Am Auto fehlt etwas, jemand hat das VW-Zeichen geklaut. Wer macht so etwas - und warum? Weil VW immer noch das Versprechen auf etwas Gutes und Wertvolles ist? Eine Kolumne

Eine Kolumne von Pascale Hugues

Als ich gestern in mein Auto steigen wollte, das in einem winzigen Dorf hoch oben in den ligurischen Bergen parkte, kam es mir merkwürdig nackt vor. Zugegeben, das Auto hatte nie Glück. Seit Jahren verfolge ich seinen allmählichen Niedergang. Nach seiner ersten Nacht ganz allein vor meinem Haus in Berlin erwachte es ohne seine Felgenkappen mit dem VW-Emblem. Gestohlen! Von dieser ersten Verstümmelung hat der Wagen sich nie mehr ganz erholt. Sein früherer Schwung war dahin. Ein paar Wochen danach entdeckte ich eines Morgens einen langen weißen Kratzer an seiner Seite. So tief und gleichmäßig, dass er nicht zufällig entstanden sein konnte. Ein Nachbar hatte alles beobachtet: Am Abend hatte ich schlecht geparkt, und jetzt behinderte mein Wagen die Fußgänger. Ein wütender Passant hatte seinen Schlüssel über den roten Lack gezerrt. Selbstjustiz. Ich hatte mich getröstet: Nicht so schlimm, Kratzer und Dellen im Auto gehören in Frankreich zur Folklore wie in Italien die aufgehängte Wäsche vor dem Fenster.

Diesmal war das in den Kühlergrill integrierte VW-Wahrzeichen verschwunden. An seiner Stelle ein schwarzes Loch in der roten Karosserie, wie ein fehlender Zahn. Ich stelle mir vor, wie der Dieb unter dem Sternenhimmel durch das schlafende Dorf schleicht. Er kniet sich vor die Motorhaube, schraubt das Sinnbild des „Made in Germany“ ab und steckt es ein. Deutschland hatte ihm mit seinem kostbarsten Ornament vor der Nase herumgefuchtelt, da konnte er nicht widerstehen. Ist das Auto nicht das potenteste Symbol des Wirtschaftswunders? Der wichtigste Grund dafür, dass dieses Land Exportweltmeister ist? Eine kräftige Triebfeder für Nationalstolz? VW – die Schlichtheit der beiden Buchstaben ist ein Versprechen: Dieses Auto wird mit jeder Straße fertig! Dieser Motor lässt Sie nicht im Stich!

Der Löwe von Peugeot? Ein Witz!

######

*Folgendes bearbeiten*:
A: Übernimm aus der Kolumne über das gestohlene VW-Zeichen wortgetreu die Stelle zwischen „Diesmal war das“ und „Peugeot? Ein Witz!“, beide eingeschlossen.
B: Wo parkte das Auto laut der Kolumne über das gestohlene VW-Zeichen, als das Wahrzeichen am Kühlergrill fehlte?
C: Bitte knüpfe an den letzten Satz der Kolumne über das gestohlene VW-Zeichen an und schreibe sie weiter.

######

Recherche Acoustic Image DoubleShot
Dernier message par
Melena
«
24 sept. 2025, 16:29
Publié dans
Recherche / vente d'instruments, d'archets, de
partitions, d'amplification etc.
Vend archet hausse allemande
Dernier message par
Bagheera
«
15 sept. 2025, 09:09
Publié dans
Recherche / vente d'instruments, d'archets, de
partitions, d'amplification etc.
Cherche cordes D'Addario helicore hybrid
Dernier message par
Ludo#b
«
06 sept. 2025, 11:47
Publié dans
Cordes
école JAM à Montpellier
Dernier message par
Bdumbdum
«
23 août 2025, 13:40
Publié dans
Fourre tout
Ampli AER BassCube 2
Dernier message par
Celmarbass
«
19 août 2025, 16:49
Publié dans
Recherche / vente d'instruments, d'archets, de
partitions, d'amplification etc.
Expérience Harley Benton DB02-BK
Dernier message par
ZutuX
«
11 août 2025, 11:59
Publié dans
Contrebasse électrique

######

*Nummerierte Antworten*:
A:
Diesmal war das in den Kühlergrill integrierte VW-Wahrzeichen verschwunden. An seiner Stelle ein schwarzes Loch in der roten Karosserie, wie ein fehlender Zahn. Ich stelle mir vor, wie der Dieb unter dem Sternenhimmel durch das schlafende Dorf schleicht. Er kniet sich vor die Motorhaube, schraubt das Sinnbild des „Made in Germany“ ab und steckt es ein. Deutschland hatte ihm mit seinem kostbarsten Ornament vor der Nase herumgefuchtelt, da konnte er nicht widerstehen. Ist das Auto nicht das potenteste Symbol des Wirtschaftswunders? Der wichtigste Grund dafür, dass dieses Land Exportweltmeister ist? Eine kräftige Triebfeder für Nationalstolz? VW – die Schlichtheit der beiden Buchstaben ist ein Versprechen: Dieses Auto wird mit jeder Straße fertig! Dieser Motor lässt Sie nicht im Stich!

Der Löwe von Peugeot? Ein Witz!

B: In einem winzigen Dorf hoch oben in den ligurischen Bergen.

C:
Eine Witzfigur ist dagegen der kleine Löwe von Peugeot, der auf den Hinterbeinen läuft. Ganz bestimmt würde kein Mensch auf die Idee kommen, diesen Tollpatsch zu klauen. Banal auch die beiden spitzen Klammern von Citroën oder die vier Ringe von Audi. Zu angeberisch das sich aufbäumende Pferd von Ferrari. Unseriös der Spirit of Ecstasy, die Kühlerfigur von Rolls Royce. Diese schöne junge Frau, die Arme nach hinten gestreckt, den Oberkörper in Fahrtrichtung, ähnelt eher einer zarten Elfe als einer kräftigen Fahrerin, die sich weder von Schlaglöchern noch von Aquaplaning beeindrucken lässt. Und außerdem lässt ihre britische Arroganz nichts Gutes ahnen. Viel Lärm um nichts? Kann man sich auf dieses Snobwunder wirklich verlassen? VW dagegen! Das silbrig glänzende Emblem will niemandem etwas vormachen.

Eine Frage vor allem beschäftigt mich seither: Was kann man mit den ineinandergehakten V und W überhaupt anfangen? Sie bei Ebay verkaufen? Sie in eine Vitrine zu dem Mercedes-Stern und den anderen Trophäen nächtlicher Beutezüge legen? Schließlich werden die absurdesten Sachen gesammelt: rosa Steine vom Strand, Zuckertütchen von der Untertasse des Espresso, selbst die Seifen von Hotels. Diese bedeutungslosen Dinge erinnern an glückliche Tage wie diesen, oben in den ligurischen Bergen – aber das Wahrzeichen eines Autos? Steht hinter diesem Diebstahl nur gewöhnliche Profitgier oder die Marotte eines Fetischisten? Ich habe beschlossen, einen eher kämpferischen Geist hinter dieser Tat zu vermuten: Der stolze Rebell flaniert in der Abendkühle über die Promenade der Badeorte an der Riviera. Er trägt mein VW-Symbol als Medaillon um den Hals und spuckt dem Kapital ins Gesicht.